‘Social, infra projects funding to boost 2016 GDP growth’
THE Department of Budget and Management (DBM) said there was “significant underspending” by the government in 2015, but believes that better budget utilization will support the country’s economic growth enough to hit at least the lower end of the government’s official target this year.
The government targets 6.8 percent – 7.8 percent growth in gross domestic product (GDP) this year.
In a disbursement performance report for full year 2015, the agency said underspending was largely evident during the first two quarters where close to 55 percent of the underspending was recorded–P78.2 billion or 13.4 percent short of the government’s programmed expenditure in the first quarter and P101.5 billion or 15.2 percent in the second quarter.
By the third and fourth quarters, DBM said underspending slowed down to P96.7 billion or 14.8 percent, and P51.9 billion or 8.0 percent, respectively, to bring total underspending to 12.8 percent of the P2.558 trillion program by the end of the year.

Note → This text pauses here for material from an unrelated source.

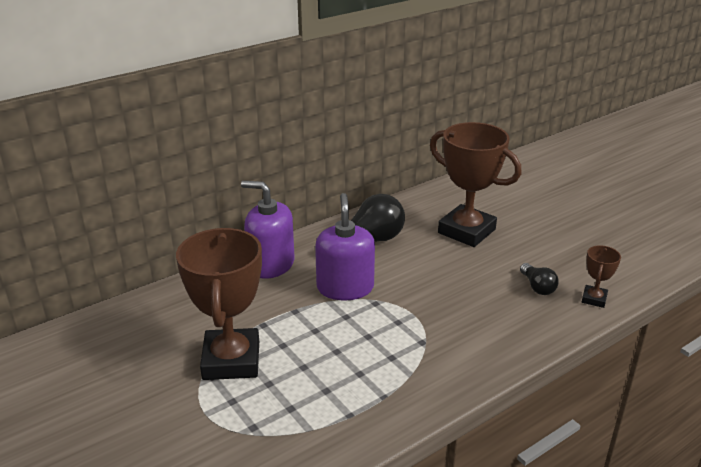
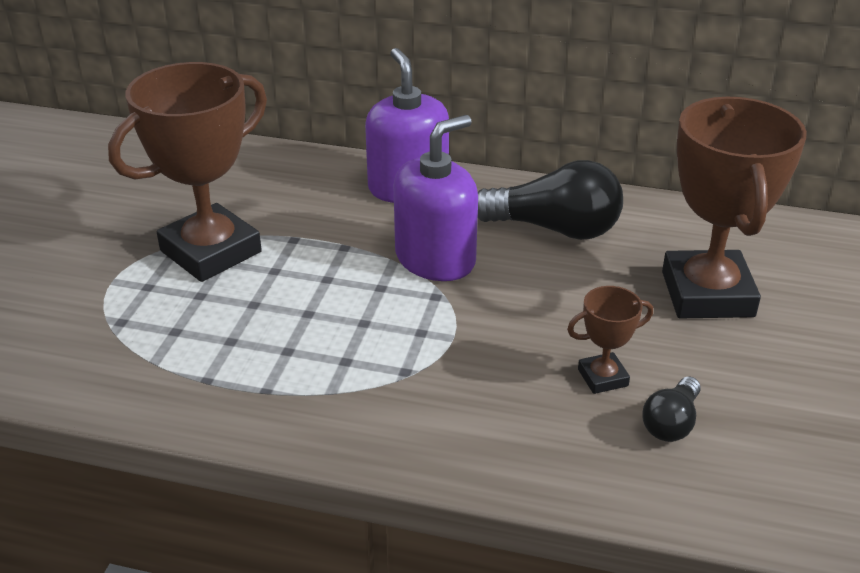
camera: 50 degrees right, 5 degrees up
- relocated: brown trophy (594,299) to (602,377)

“Although a significant amount of underspending was recorded… the government remains optimistic of utilizing the programmed spending for 2016 to fund critical social development programs and higher investments in public infrastructures, particularly with the national election in May and the impending change in administration in June 2016,” it said.
With this level of spending, the economy is expected to grow by at least 6.8 percent this year, or the lower end of the 6.8-percent to-7.8 percent official target of the government, the budget department claimed.
GDP growth eased to 5.8 percent last year from 6.1 percent in 2014.
New expenditure measures
To improve agency spending, DBM said, expenditure measures would be in place this year, based on the lessons learned from the underspending in the previous years.
“With the implementation of expenditure measures under AO [Administrative Order] 46, agency fund utilization recovered toward the latter part of 2015. Although the improvement was not enough to reverse the large underspending recorded in the first half of the year, the measures proved to be effective in pushing upward the spending performance of the line agencies,” it said.
Hence, the agency highlighted that measures under AO 46 will likely be sustained this year, specifically guidelines on advance procurement to enable the agencies to implement their programs and projects on time.
As a corollary to this, DBM noted that almost 86.0 percent of agency regular budgets for 2016 have already been released at the start of the year under the General Appropriations Act-as-a-Release Document policy.
“This policy allowed line agencies to bid out their various programs and projects and jump-start implementation ahead of the election ban,” it said.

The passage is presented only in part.